### Activity 1
For the passage on 1960s British TV fantasy and horror, decide whether each statement agrees with it. Answer yes or no for each, and quote the deciding words. (a) The first BBC1 showing of The Magical Mystery Tour was in color. (b) Haunted starred Patrick Mower as a university lecturer. (c) Late Night Horror was produced by Harry Moore.
### Activity 2
Carry on the passage on 1960s British TV fantasy and horror, starting right after its last sentence.

### Source passage
↓
Another staple of British TV, classic adaptations also continued to appear, often star-studded affairs such as Jonathan Miller's controversial Christmas Day version of Alice in Wonderland (1966). However, it was Miller's 1968 contribution to the arts show Omnibus, a heartstoppingly scary adaptation of MR James' Whistle And I'll Come To You (with Michael Horden) that was to be the beginning a long BBC fascination with the traditional English ghost story. The trend of anthology horror also continued in 1968 with the colour series Late Night Horror, produced by Harry Moore, which contained adaptations of the works of Arthur Conan Doyle and Roald Dahl among others.
Perhaps the strangest Telefantasy moment of the entire decade came on Boxing Day 1967 when The Beatles' semi-incoherent home movie, The Magical Mystery Tour, was first shown on BBC1. Although made in colour, the first broadcast was in monochrome which somewhat spoiled the party. A mixture of production numbers and rampant psychedelia with just the merest hint of a plot thrown in it concerned 'four - or five - magicians' and the effects they have on a bus trip taken by The Beatles and an weird assorted of circus performers, oddballs and freaks. The press hated it and most of the kids on council estates up and down the country who thought LSD was what the government called money simply didn't understand it. Although some of them did think the dream sequence with Auntie Jessie and all the spaghetti was quite funny. The Magical Mystery Tour remains, ultimately, what it was in 1967, an - admittedly occasionally amusing - ham-fisted amateurish mess, albeit one perfectly in keeping with the many excesses of the era. And, as Paul McCartney has often noted in recent years, there genuinely aren't many other places where you can watch alcoholic Scouse wife-beating junkie John Lennon singing 'I Am The Walrus' backed by a troupe of dancing policemen. Goo Goo Goo Joob.
Yet an intellectual snobbery against '"sci-fi" and all that childish nonsense' remained at large both critically and, perhaps, even within the television industry itself. Meaning that perfectly valid, thoughtful neo-Telefantasy plays like Theatre 625's Home Sweet Honeycomb or Thirty Minute Theatre's A Nice Cool Pad In The Sky received plaudits for their imagination and design but were often criticised for 'pandering to lowest common denominator tastes,' whatever the hell that was supposed to mean. Telefantasy often remained in the TV ghetto of late-night scheduling where little masterpieces like 1966's The Five-Nineteen - a West Country chiller set on in a train station and starring Francesca Annis - or the fine 1967 BBC2 serial Witch-Hunt - a disturbing proto-Wicker Man tale about a rural Gloucestershire village with its own pagan cult and featuring Patrick Kavanagh, Anna Palk and Timothy West - would be either missed or forgotten. Another only half-remembered BBC2 series from this period was Haunted (1967), starring Patrick Mower as a university lecturer investigating strange cases of psychic phenomena and the occult. The success of the occasional high-profile Wednesday Play's like Edward Boyd's ghost story A Black Candle for Mrs Gogarty (1967), or the brooding sexual madness of Leon Whiteson's Blood of the Lamb (1969), made this snobbish attitude all the more puzzling, especially when Sean McCarthy and Johnny Byrne's 1970 'trip-movie-as-groovy-social-comment' Season of the Witch (starring Robert Powell, Julie Driscoll and Paul Nicholas) helped to extend the boundaries of the genre still further.
↑
### The data
↓
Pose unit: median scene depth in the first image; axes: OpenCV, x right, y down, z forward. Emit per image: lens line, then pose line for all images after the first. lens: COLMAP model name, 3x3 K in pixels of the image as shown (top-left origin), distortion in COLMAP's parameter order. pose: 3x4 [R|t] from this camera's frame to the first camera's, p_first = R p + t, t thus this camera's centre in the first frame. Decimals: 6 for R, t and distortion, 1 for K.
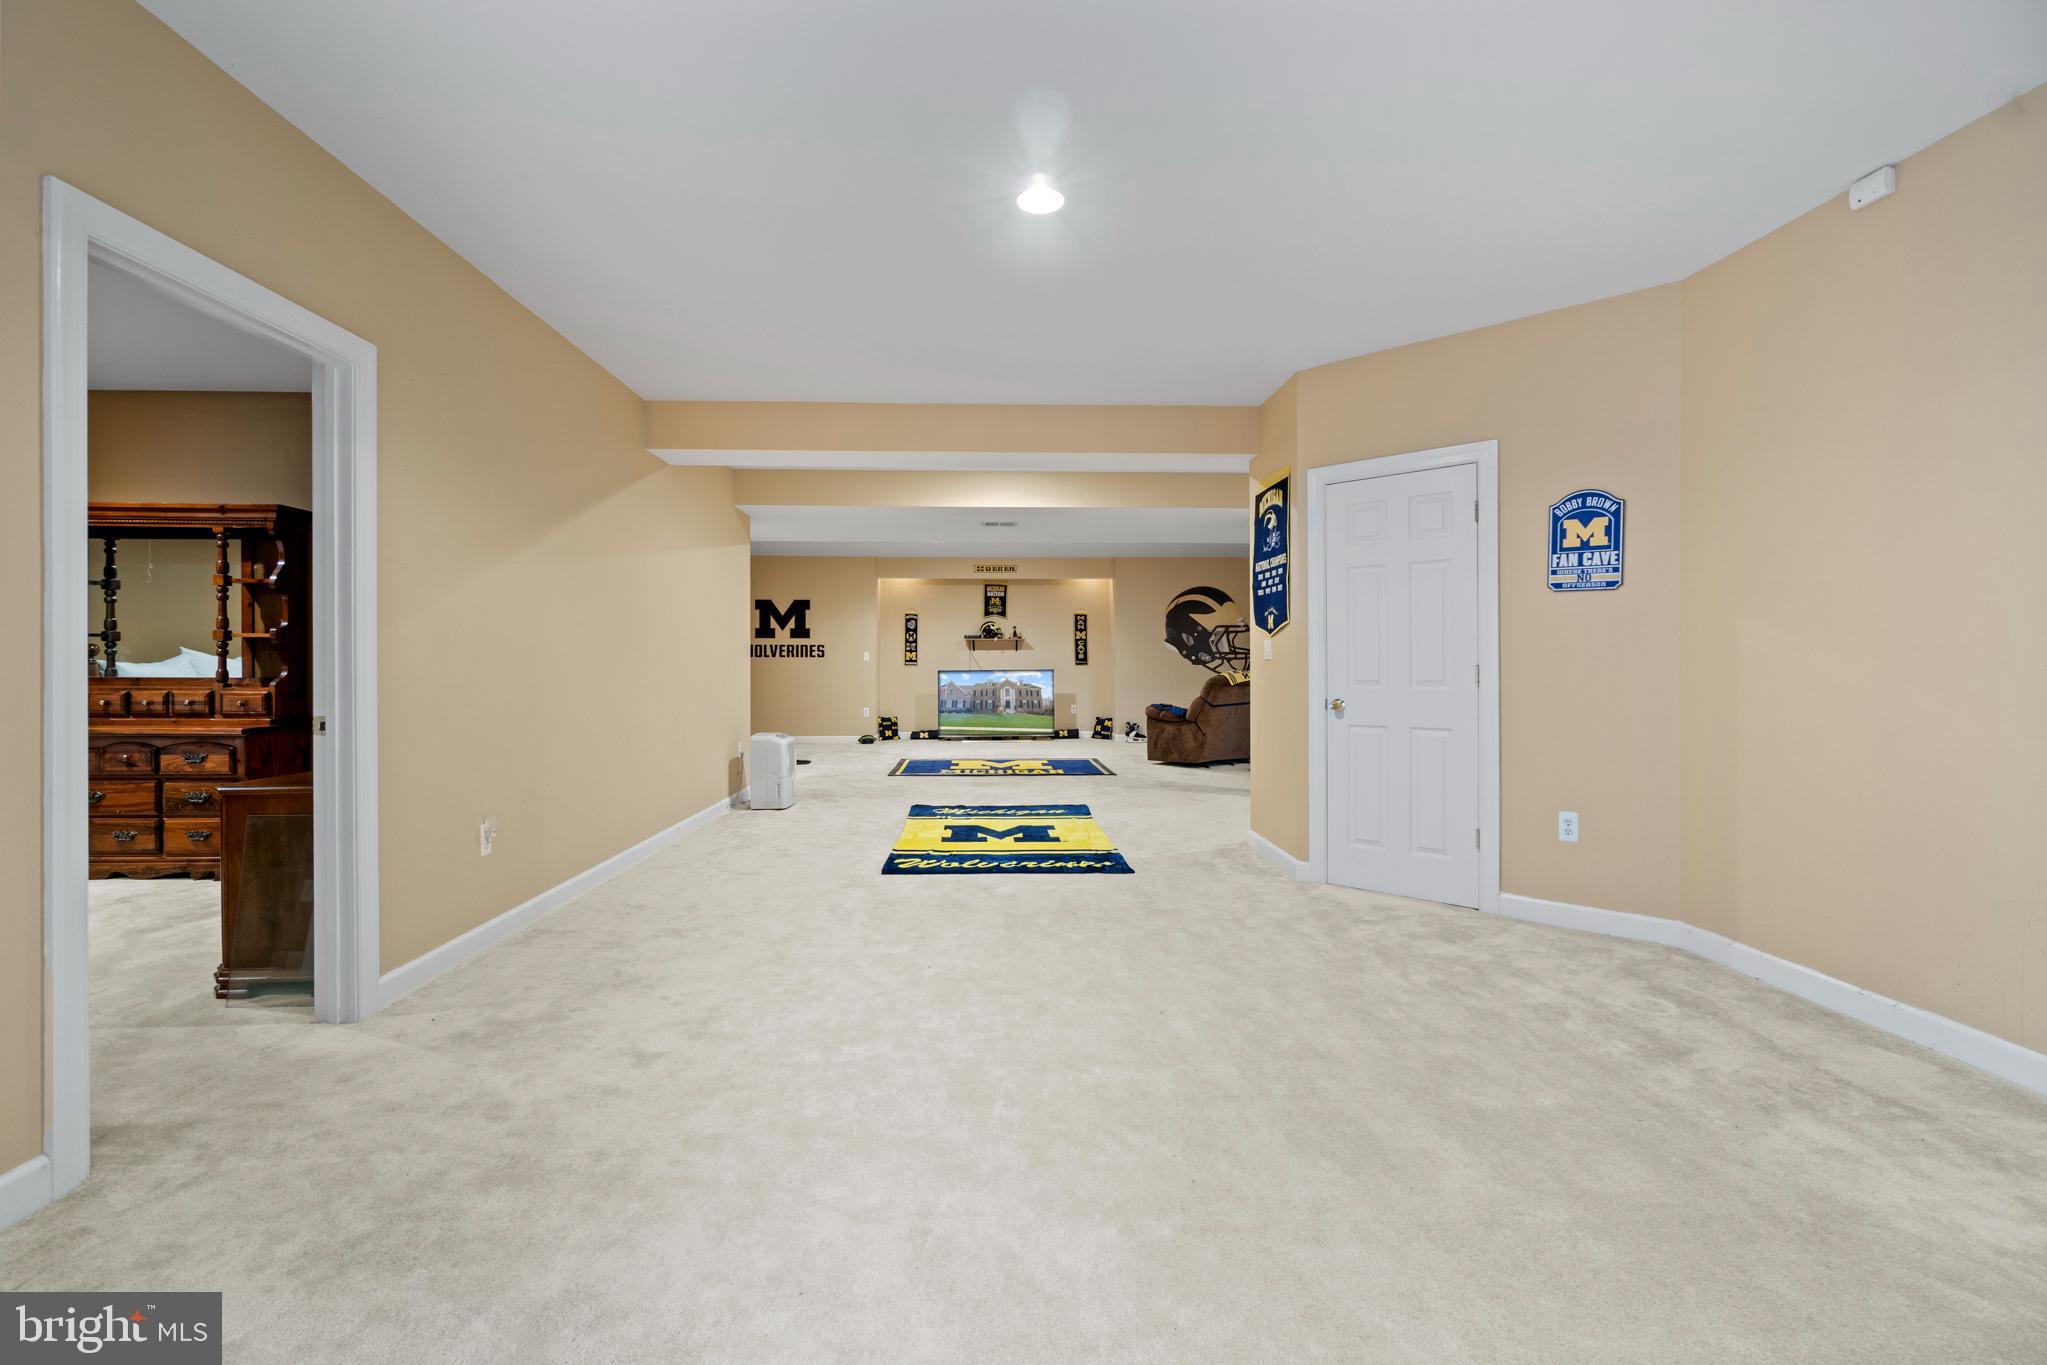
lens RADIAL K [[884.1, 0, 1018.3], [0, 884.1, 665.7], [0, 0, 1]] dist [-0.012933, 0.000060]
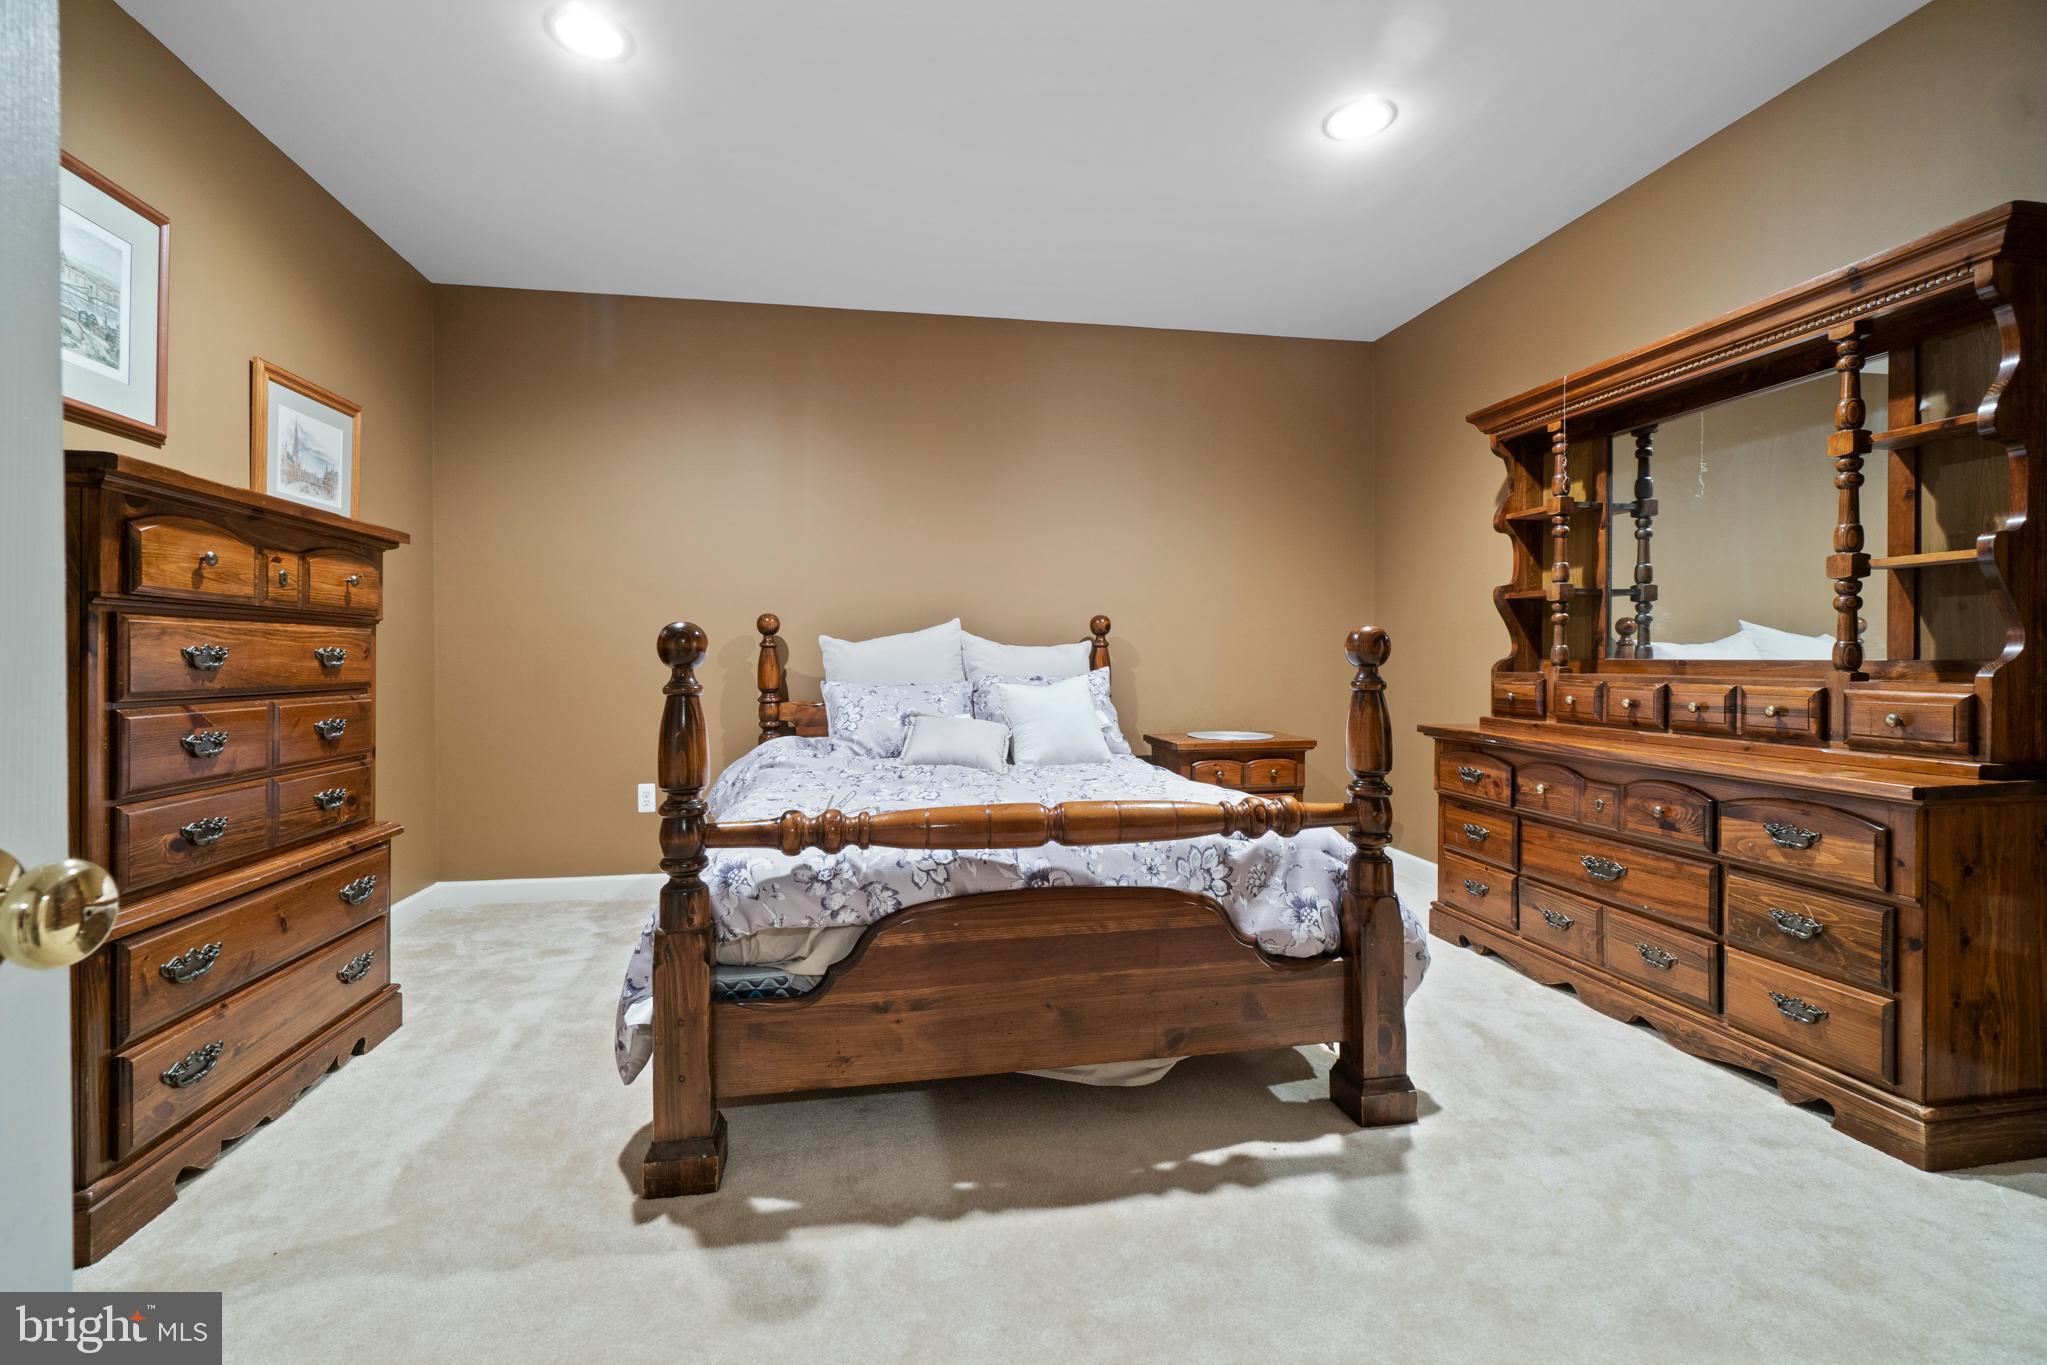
↑
### Task output 1
(a) No: "Although made in colour, the first broadcast was in monochrome"
(b) Yes: "starring Patrick Mower as a university lecturer investigating strange cases of psychic phenomena and the occult"
(c) Yes: "the colour series Late Night Horror, produced by Harry Moore"

### Task output 2
And then there was The Year of the Sex Olympics (1968), Nigel Kneale's play about a TV-obsessed totalitarian state which appeared to show Kneale's vision of mankind's immediate future as a crass, indolent, lobotomised race, wallowing in a gutter of hardcore pornography and degradation. And, after a decade of Big Brother and The X Factor, it's hard not to award Nigel ten out of ten for foresight. Apart from uncannily predicting the rise of reality TV - and viewers voyeuristic interaction with it - however the play was, actually, Kneale's rather heartfelt acknowledgement of (if not, necessarily, endorsement of) the permissive society; 'the new honesty' as the author described it in a spectactularly forthright piece for Radio Times that had the editors quick to make sure their readers knew these were not, necessarily, the views of anybody else at the BBC. It also, as with much of his work, showed Kneale's abiding distrust of all forms of the media, particularly (and ironically) television. For somebody who spent most of his adult life feeding the cathode ray, Kneale had an impressive and frequent ability to bite the hand that paid him.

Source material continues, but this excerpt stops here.